Mark Stokoe does not have the power to make some bishops sex addicts, or some priests greedy, or some deacons utterly stupid and easily seduced.
Have you forgotten that the Lord is the Head of the Church, and that He has sent "another Comforter, even the Spirit of Truth", and that He would be with us always, to the end of the age?
And you make Mark Stokoe a scapegoat for problems that only bishops could create?
By the way, the economy is a mess, and many have lost their jobs and savings. That is probably more the reason why tithing is down.
While you, ALL CAPS ANONYMOUS, might be the type to give money only those who suit you, you have no way of knowing why others do or do not give financially to the church.
Mark Stokoe did not invent the evil deeds done by people in the church.

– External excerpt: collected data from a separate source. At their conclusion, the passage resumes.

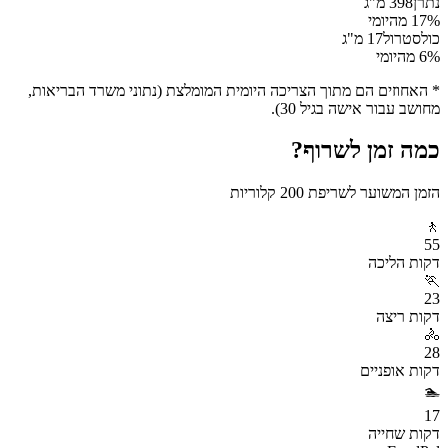
נתרן
398
מ"ג
% מהיומי
17
כולסטרול
17
מ"ג
% מהיומי
6
* האחוזים הם מתוך הצריכה היומית המומלצת (נתוני משרד הבריאות,
מחושב עבור אישה בגיל 30).
כמה זמן לשרוף?
הזמן המשוער לשריפת
200
קלוריות
🚶
55
דקות
הליכה
🏃
23
דקות
ריצה
🚴
28
דקות
אופניים
🏊
17
דקות
שחייה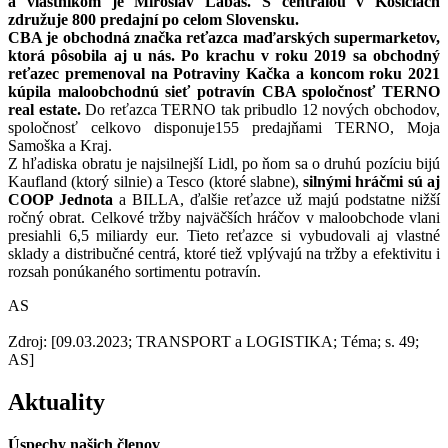
a vlastníkom je Miroslav Labaš. S centrálou v Košiciach
združuje 800 predajní po celom Slovensku.
CBA je obchodná značka reťazca maďarských supermarketov,
ktorá pôsobila aj u nás. Po krachu v roku 2019 sa obchodný
reťazec premenoval na Potraviny Kačka a koncom roku 2021
kúpila maloobchodnú sieť potravín CBA spoločnosť TERNO
real estate.
Do reťazca TERNO tak pribudlo 12 nových obchodov,
spoločnosť celkovo disponuje155 predajňami TERNO, Moja
Samoška a Kraj.
Z hľadiska obratu je najsilnejší Lidl, po ňom sa o druhú pozíciu bijú
Kaufland (ktorý silnie) a Tesco (ktoré slabne),
silnými hráčmi sú aj
COOP Jednota
a BILLA, ďalšie reťazce už majú podstatne nižší
ročný obrat. Celkové tržby najväčších hráčov v maloobchode vlani
presiahli 6,5 miliardy eur. Tieto reťazce si vybudovali aj vlastné
sklady a distribučné centrá, ktoré tiež vplývajú na tržby a efektivitu i
rozsah ponúkaného sortimentu potravín.
AS
Zdroj: [09.03.2023; TRANSPORT a LOGISTIKA; Téma; s. 49;
AS]
Aktuality
Úspechy našich členov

Would it be better to leave these unexposed so that they evildoers have no hope of repenting this side of eternity?
Please. Mark Stokoe and brave others are doing this pathetic men a favor.

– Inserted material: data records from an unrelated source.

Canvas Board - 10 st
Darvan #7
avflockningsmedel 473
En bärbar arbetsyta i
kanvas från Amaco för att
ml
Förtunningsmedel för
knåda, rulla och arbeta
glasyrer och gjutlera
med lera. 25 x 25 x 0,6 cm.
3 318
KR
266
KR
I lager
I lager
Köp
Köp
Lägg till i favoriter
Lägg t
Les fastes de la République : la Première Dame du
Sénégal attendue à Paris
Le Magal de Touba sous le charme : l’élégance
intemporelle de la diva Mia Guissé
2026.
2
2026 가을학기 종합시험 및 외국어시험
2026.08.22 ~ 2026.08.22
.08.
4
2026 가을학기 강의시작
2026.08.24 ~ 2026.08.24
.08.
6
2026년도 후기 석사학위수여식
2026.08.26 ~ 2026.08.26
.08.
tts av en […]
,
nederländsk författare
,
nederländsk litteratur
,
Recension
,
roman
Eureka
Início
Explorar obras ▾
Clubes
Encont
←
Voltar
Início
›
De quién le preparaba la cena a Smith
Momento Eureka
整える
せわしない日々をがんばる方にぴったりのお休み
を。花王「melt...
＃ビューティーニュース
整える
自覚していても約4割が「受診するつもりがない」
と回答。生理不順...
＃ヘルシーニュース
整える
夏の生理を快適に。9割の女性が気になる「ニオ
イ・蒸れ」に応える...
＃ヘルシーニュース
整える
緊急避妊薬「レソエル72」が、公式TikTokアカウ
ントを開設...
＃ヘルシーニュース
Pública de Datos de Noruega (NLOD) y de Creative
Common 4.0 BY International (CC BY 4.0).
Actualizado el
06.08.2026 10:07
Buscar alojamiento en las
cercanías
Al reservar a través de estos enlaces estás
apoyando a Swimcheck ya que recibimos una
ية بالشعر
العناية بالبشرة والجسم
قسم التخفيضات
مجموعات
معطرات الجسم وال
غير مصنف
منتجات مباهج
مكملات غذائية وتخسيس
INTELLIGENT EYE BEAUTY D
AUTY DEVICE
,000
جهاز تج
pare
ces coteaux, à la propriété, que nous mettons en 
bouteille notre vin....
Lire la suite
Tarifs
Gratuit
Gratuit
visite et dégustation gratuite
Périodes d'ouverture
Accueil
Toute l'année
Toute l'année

#6.7 Anonymous on 2010-03-20 19:43
In addition to what has already been stated, it is my hope that the OCA will use its voice to address abuses in other jurisdictions. With the emphasis on joint meetings and projects, it is incumbent upon the OCA to encourage other leaders to behave in a manner befitting of the Church.
#7 Gail Sheppard on 2010-03-11 13:27
I happen to know that mark has a good hart. He even studied the Prayer of The Hart at seminery.
#8 Ba'ab on 2010-03-12 14:32
Just remember stokoe i can show up at any time!
#9 Anonymous on 2010-03-16 10:31
Nobody expects the Spanish Inquisition!